Joseph C DiNardo MS, Craig A Downs PhD

According to the Food and Drug Administration, the current scientific literature does not support the safety of organic sunscreen actives currently approved for use in the United States. Furthermore, the International Agency for Research on Cancer cannot find definitive proof that sunscreens prevent skin cancers. The concept that sunscreens prevent skin cancer is predicated on the observation that they inhibit the occurrence of sunburn and that one or two blistering sunburns can lead to skin cancer. Although the latter part of this statement may be true, the prevention statement is not and questions the efficaciousness of current sunscreen technologies in preventing melanoma and carcinomas period. We posit the thesis that current sunscreen technologies fail to protect against the threat of skin cancers when applied in common-occurrence situation(s).
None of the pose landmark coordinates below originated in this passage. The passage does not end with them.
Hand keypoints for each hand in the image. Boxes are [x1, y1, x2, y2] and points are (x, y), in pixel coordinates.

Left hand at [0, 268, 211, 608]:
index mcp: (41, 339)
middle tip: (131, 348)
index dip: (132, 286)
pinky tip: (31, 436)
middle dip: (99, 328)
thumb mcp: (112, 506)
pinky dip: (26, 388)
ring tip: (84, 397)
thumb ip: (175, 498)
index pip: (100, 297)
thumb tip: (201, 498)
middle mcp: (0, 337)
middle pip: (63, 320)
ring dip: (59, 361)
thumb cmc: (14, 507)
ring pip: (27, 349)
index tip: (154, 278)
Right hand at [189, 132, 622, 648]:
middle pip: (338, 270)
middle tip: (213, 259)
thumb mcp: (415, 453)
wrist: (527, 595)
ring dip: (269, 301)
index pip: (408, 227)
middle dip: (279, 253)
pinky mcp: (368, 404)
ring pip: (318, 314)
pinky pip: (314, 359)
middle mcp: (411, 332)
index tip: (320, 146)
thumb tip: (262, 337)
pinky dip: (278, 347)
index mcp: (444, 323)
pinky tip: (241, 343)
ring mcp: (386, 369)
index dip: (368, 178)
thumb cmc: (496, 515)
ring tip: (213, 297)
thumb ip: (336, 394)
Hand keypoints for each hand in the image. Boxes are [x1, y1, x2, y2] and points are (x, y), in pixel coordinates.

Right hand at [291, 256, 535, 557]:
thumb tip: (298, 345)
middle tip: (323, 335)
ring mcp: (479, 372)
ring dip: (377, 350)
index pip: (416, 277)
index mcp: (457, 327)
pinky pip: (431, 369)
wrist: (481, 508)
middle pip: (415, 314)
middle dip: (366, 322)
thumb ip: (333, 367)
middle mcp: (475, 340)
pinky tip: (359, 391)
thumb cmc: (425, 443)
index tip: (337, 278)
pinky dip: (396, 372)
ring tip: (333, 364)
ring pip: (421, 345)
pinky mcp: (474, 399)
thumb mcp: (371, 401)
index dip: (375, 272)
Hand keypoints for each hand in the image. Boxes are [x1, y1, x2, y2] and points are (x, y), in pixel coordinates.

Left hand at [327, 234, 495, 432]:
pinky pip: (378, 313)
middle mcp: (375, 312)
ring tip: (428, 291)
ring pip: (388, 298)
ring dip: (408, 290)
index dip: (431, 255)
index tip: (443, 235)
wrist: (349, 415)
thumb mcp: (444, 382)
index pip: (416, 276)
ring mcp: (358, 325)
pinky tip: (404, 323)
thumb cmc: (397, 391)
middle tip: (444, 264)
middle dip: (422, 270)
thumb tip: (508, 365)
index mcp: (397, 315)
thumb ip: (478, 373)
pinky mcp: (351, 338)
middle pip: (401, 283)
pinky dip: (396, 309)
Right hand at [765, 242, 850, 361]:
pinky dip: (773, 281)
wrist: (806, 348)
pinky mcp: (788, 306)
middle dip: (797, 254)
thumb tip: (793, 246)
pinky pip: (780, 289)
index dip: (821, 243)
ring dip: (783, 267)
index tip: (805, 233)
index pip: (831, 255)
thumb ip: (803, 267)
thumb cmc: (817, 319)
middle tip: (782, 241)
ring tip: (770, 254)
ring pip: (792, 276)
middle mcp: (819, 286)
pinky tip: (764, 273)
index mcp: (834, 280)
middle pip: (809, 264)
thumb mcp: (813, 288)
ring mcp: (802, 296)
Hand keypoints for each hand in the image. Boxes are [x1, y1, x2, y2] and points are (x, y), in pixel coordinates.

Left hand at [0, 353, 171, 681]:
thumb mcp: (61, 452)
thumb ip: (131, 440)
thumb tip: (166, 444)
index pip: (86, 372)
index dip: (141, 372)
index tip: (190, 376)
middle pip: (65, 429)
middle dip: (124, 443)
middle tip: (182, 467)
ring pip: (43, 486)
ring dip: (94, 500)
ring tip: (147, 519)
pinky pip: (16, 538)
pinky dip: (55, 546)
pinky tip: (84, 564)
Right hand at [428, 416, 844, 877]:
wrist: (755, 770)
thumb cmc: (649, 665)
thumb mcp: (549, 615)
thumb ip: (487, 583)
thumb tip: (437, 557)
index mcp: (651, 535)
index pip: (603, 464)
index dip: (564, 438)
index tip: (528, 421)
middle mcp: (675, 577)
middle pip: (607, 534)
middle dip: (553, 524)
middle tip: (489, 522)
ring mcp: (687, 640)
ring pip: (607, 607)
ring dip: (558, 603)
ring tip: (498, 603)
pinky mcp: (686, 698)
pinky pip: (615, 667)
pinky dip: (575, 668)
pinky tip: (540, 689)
Therefore, before any local or global regulatory body approves old or new actives for human use, it is essential that 1) sunscreen actives demonstrate that they have the ability, alone or in combination, to sufficiently absorb/ block the entire ultraviolet spectrum, 2) validated models based on demonstrated toxicologic and exposure-delivery principles need to be developed to evaluate a product’s efficacy to inhibit keratinocyte cancers or melanoma, and 3) safety testing as outlined in the Food and Drug Administration’s Sunscreen Innovation Act of 2014 or similar tenets must be completed to assure human safety.